Thames Water, burdened by £15.2 billion in debt, is urgently seeking additional funding to avert a government-managed administration. The company’s recent proposal to charge customers £157 million to address a deficit in its pension scheme was rejected by the regulator Ofwat. This rejection comes amid ongoing scrutiny of Thames Water's operations, which have been marred by issues such as sewage discharges, leaking pipes, and dividend payouts, prompting concerns about its financial management. In its business plan for Ofwat’s 2024 price review, Thames Water requested £156.6 million to cover pension costs. However, Ofwat's provisional response indicated that the company failed to provide adequate justification for passing these costs onto customers. The regulator emphasized that since 2023, Thames Water has been prohibited from using customer funds to address pension deficits, placing the financial burden squarely on the company and its shareholders. The company’s annual report highlighted that a triennial review of the Thames Water Pension Scheme, which has been overdue since 2022, remains unresolved.

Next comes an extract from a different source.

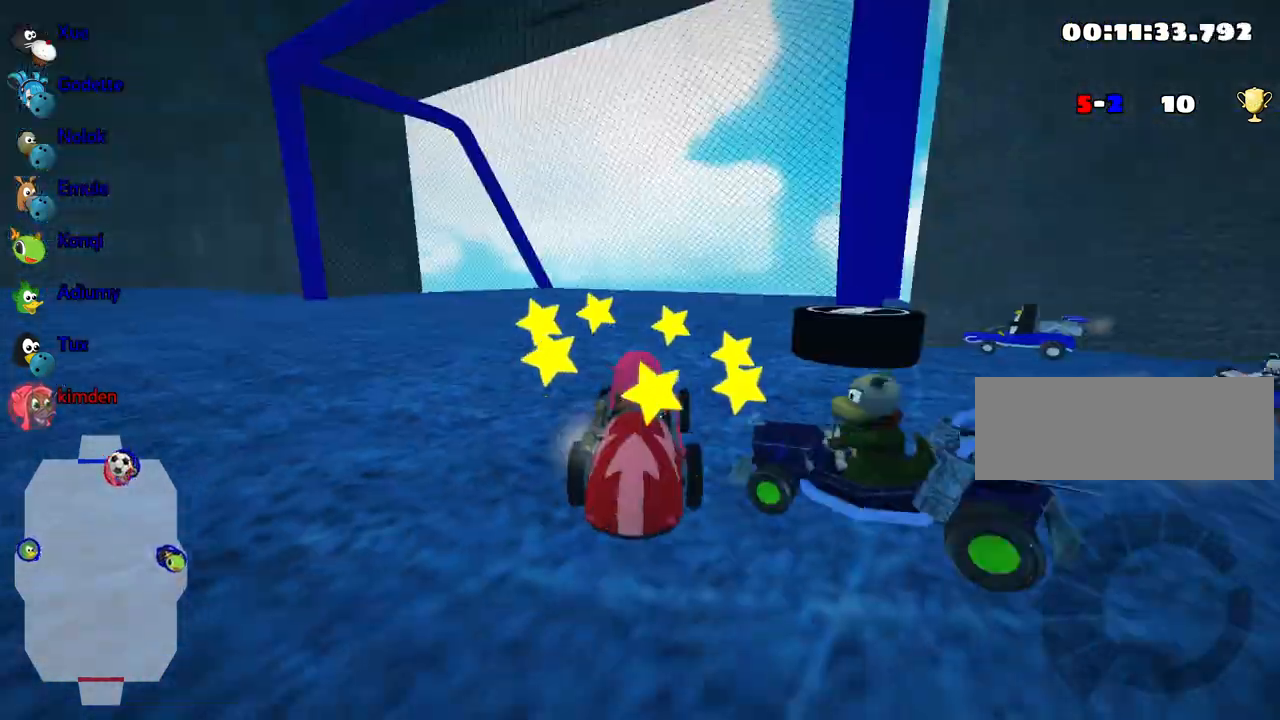
{"keys": ["right", "up"], "events": [[50, "up", "down"], [400, "right", "down"]]}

The defined benefit scheme, valued at over £1 billion, has a deficit of £152 million, while another scheme is currently in surplus. Despite these challenges, Thames Water asserts that all required contributions to its pension schemes are up to date. Criticism has also been directed at Thames Water's former owner, a consortium led by Macquarie, for the company’s current predicament. Ofwat has stated that Thames Water's attempts to recover costs from customers do not align with the responsibilities that have been established since the 2009 price review.